Ucraina, situazione nel caos a est

ucraina_donetsk

Da Lugansk, nell’Ucraina orientale, vicino al confine con la Russia, arrivano notizie che fanno pensare a un imminente accellerazione nella crisi. La sede locale dei servizi segreti è da ieri in mano a gruppi di filorussi e il governo di Kiev non è ancora riuscito a riprenderne il controllo. Un portavoce della polizia ha accusato i dimostranti di aver «preso sessanta ostaggi e di aver minato l’edificio», circostanze entrambe smentite dai gruppi che hanno issato la bandiera di Mosca sulla facciata del palazzo. Il segretario di Stato statunitense, John Kerry, ritiene che nell’area ci siano «agenti e provocatori russi inviati per creare il caos», ma il suo omologo a Mosca, Sergei Lavrov, ha rimandato le accuse al mittente. «Ci rimproverano quello che fanno loro – ha dichiarato – Sembra che descrivano la situazione di cinque mesi fa a piazza Maidan a Kiev».
La situazione, al di là delle schermaglie della propaganda e della “controinformatia”, è esplosiva. Un blitz delle forze speciali di Kiev ieri mattina ha liberato l’edificio della tv di Stato a Kharkiv, altra città vicina al confine con la Russia. A Mikolaiv, nel sud del Paese, nell’area di Odessa, porto stretegico sul Mar Nero, undici persone sono finite in ospedale e ci sono stati una ventina di arresti dopo duri scontri tra opposte fazioni: cittadini favorevoli a passare con Mosca – come accaduto in Crimea – e altri che difendono l’integrità dell’Ucraina. Entrambe le parti si accusano di usare «agenti provocatori» per fomentare la popolazione ma è chiaro che il terreno, comunque la si veda, è fertile.

Anche a Donetsk, il centro forse più importante dell’Ucraina orientale (ci sono tra l’altro fabbriche che forniscono sistemi di puntamento all’esercito russo), l’edificio dei servizi segreti era stato occupato. Il sindaco della città, Alexander Lukiacnko, ha fatto sapere ieri mattina che gli insorti hanno resituito i mitra, le pistole e i fucili sottratti all’armeria. Ma nessuno sa dire se la riconsegna sia stata completa oppure no.

Il governo di Kiev, dopo gli eventi del mattino, ha ammesso implicitamente che nell’est del Paese la situazione è magmatica dicendo di «essere pronto a trattare con la Russia per la soluzione della crisi». Un portavoce del Ministero degli Esteri ha aggiunto di che l’Ucraina è «disponibile a consultazioni bilaterali e consultazioni con la presenza di mediatori internazionali di Ue e Usa». Ma l’esecutivo ha chiarito di non avere alcuna intenzione «di negoziare questioni che riguardano i diritti sovrani del popolo ucraino». Traduzione: la costituzione federale suggerita da Mosca non viene ritenuta accettabile.

Ma la strategia del Cremlino, secondo molti osservatori, va ben oltre. Tutto nell’est dell’Ucraina si sta muovendo nella direzione immaginata da Mosca. «L’esercito di Kiev, al momento, non è neppure lontanamente paragonabile a quello russo – fa notare l’ambasciatore in Italia di un Paese limitrofo all’area della crisi – Se i disordini nell’Ucraina orientale dovessero estendersi, sarebbe facile per la Russia ripetere lo schema usato in Crimea: intervento per ristabilire un minimo di ordine, referendum popolare e annessione a Mosca.

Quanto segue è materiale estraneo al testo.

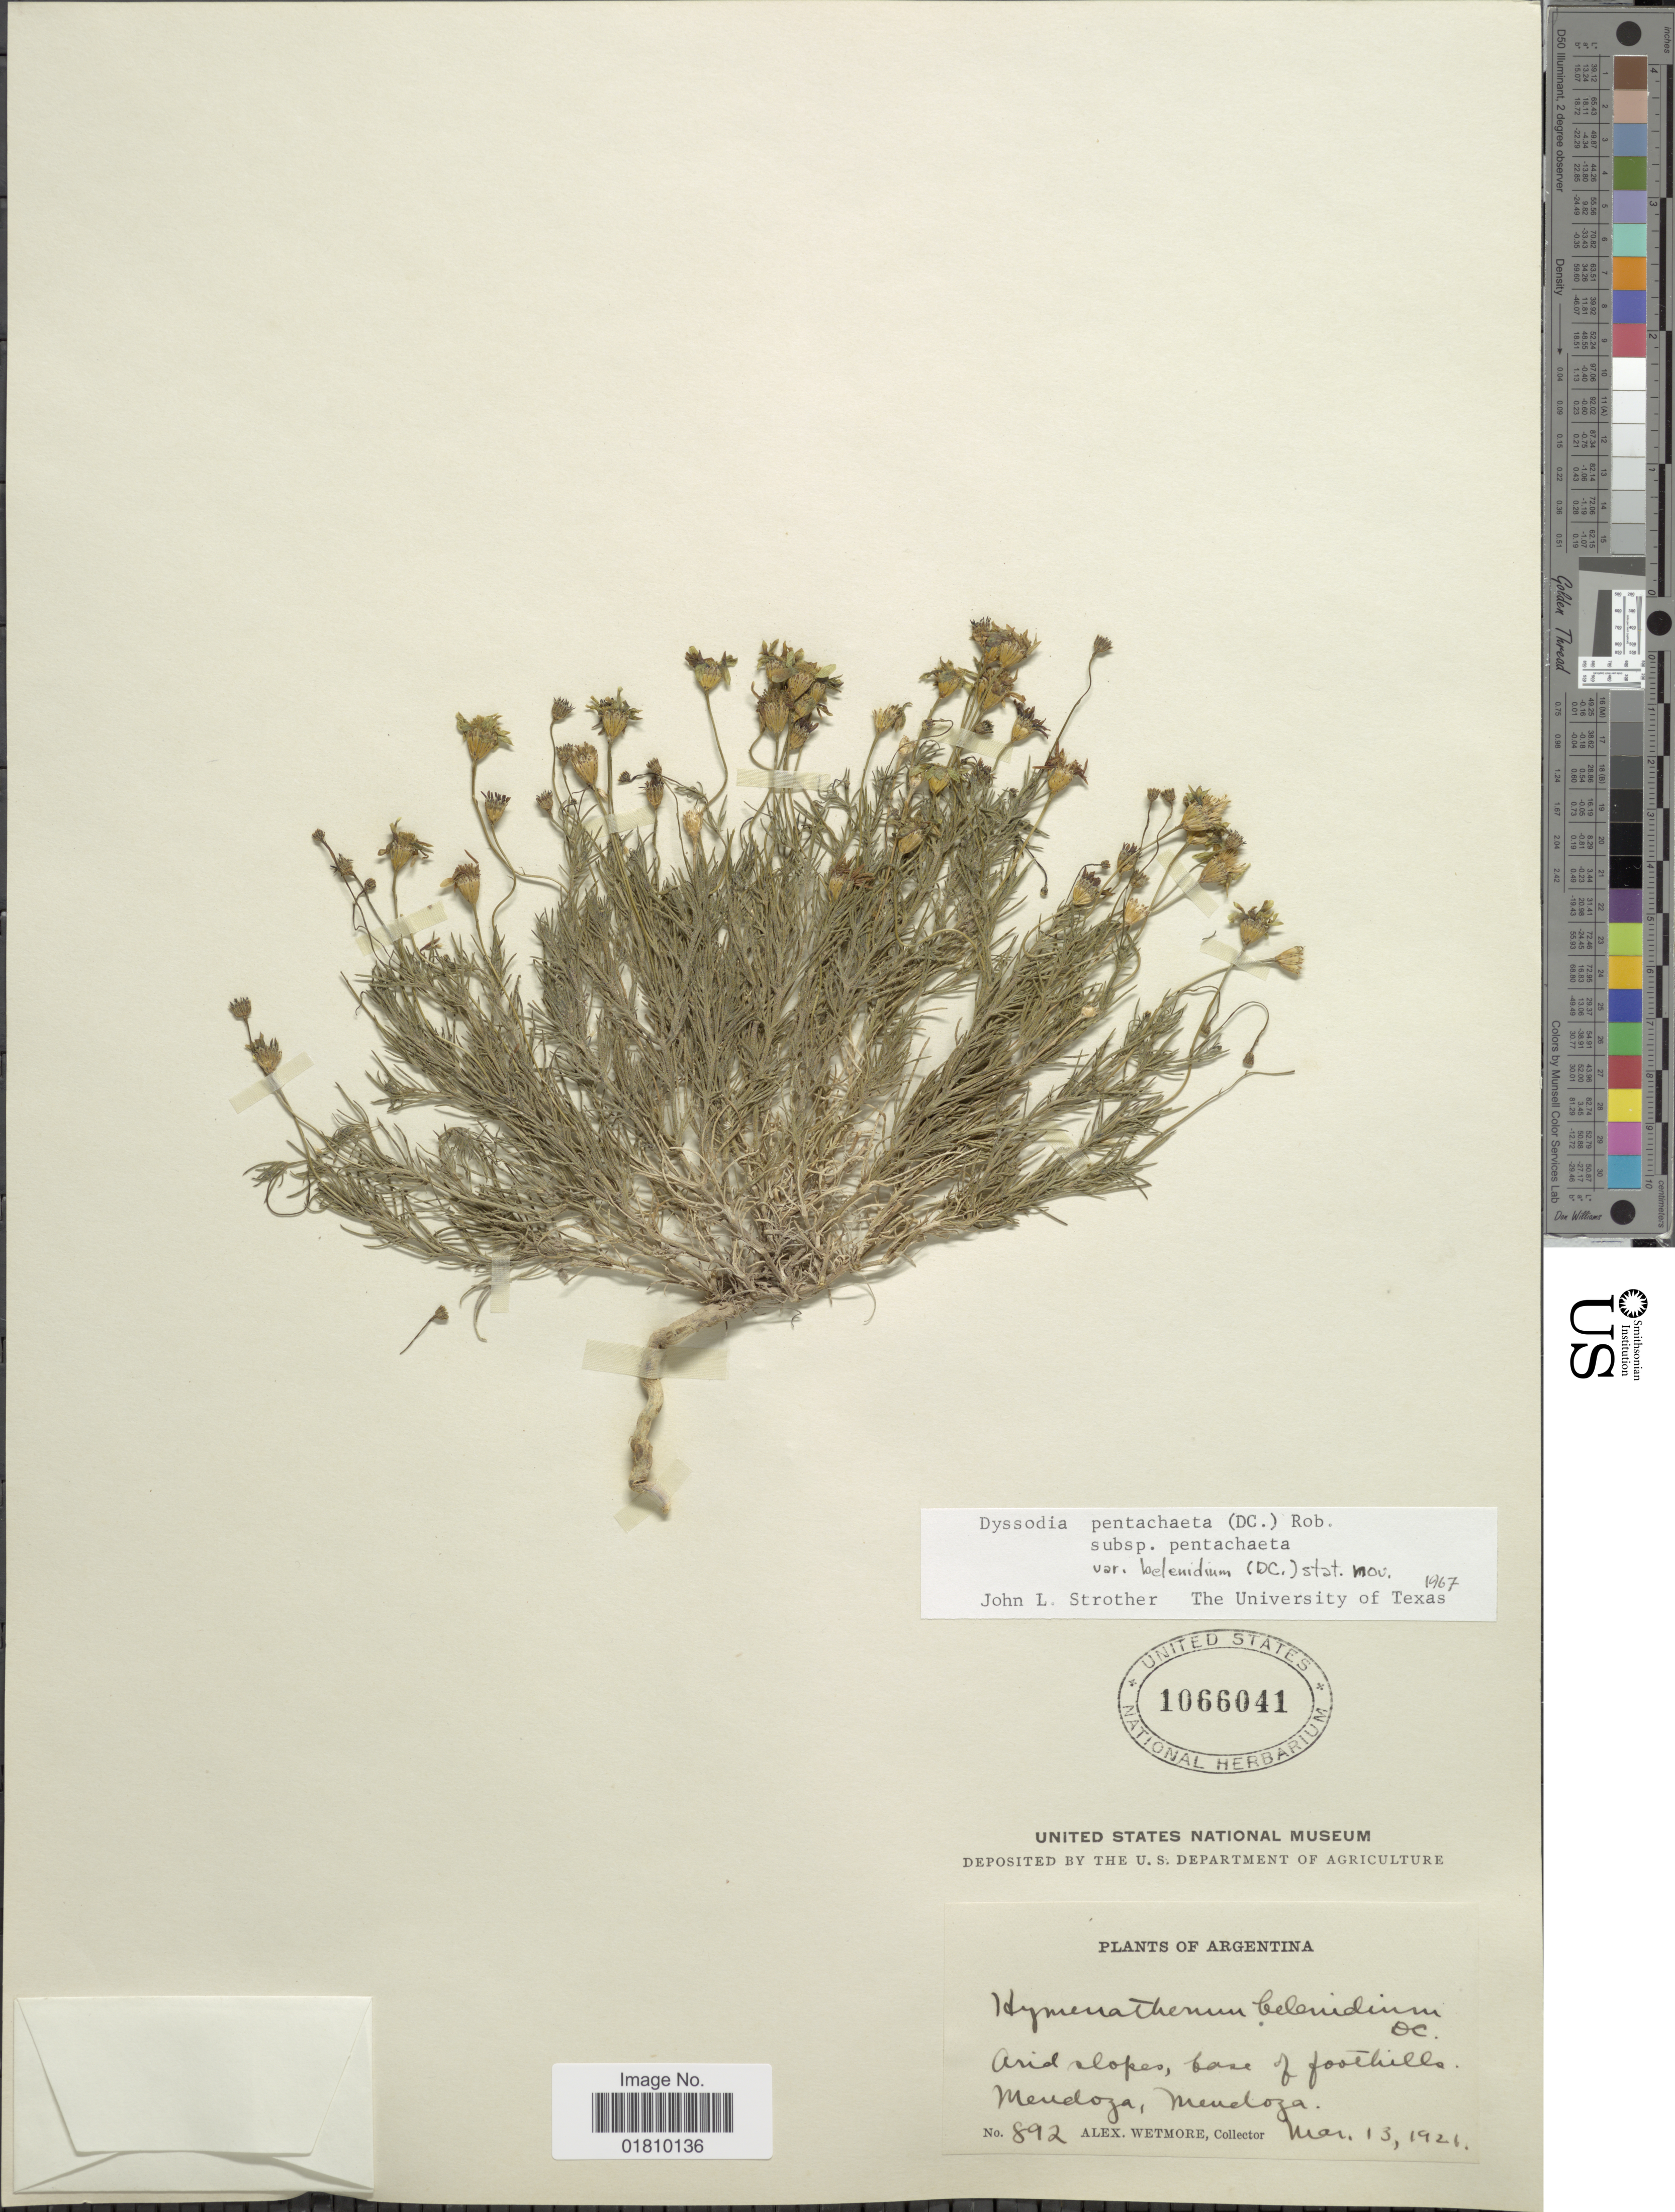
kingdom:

Mi pare che in questo senso, al di là dei moniti degli Stati Uniti e delle prese di posizione, molto divergenti, dei vari Paesi dell’Unione Europea, tutto stia andando secondo i piani del Cremlino».

L’obiettivo di Putin, in questo senso, sarebbe il rinvio delle elezioni presidenziali previste in Ucraina per il prossimo 25 maggio. Il Segretario di Stato americano ha ribadito in serata che le «proteste filorusse altro non sono che un pretesto per giustificare un intervento». Ma allo stesso tempo ha annunciato che la prossima settimana, in una capitale non ancora precisata dell’Europa, vedrà il Ministro degli Esteri russo Avrov. Si tratta, insomma, perché le parole pesano ma la situazione sul terreno conta molto di più.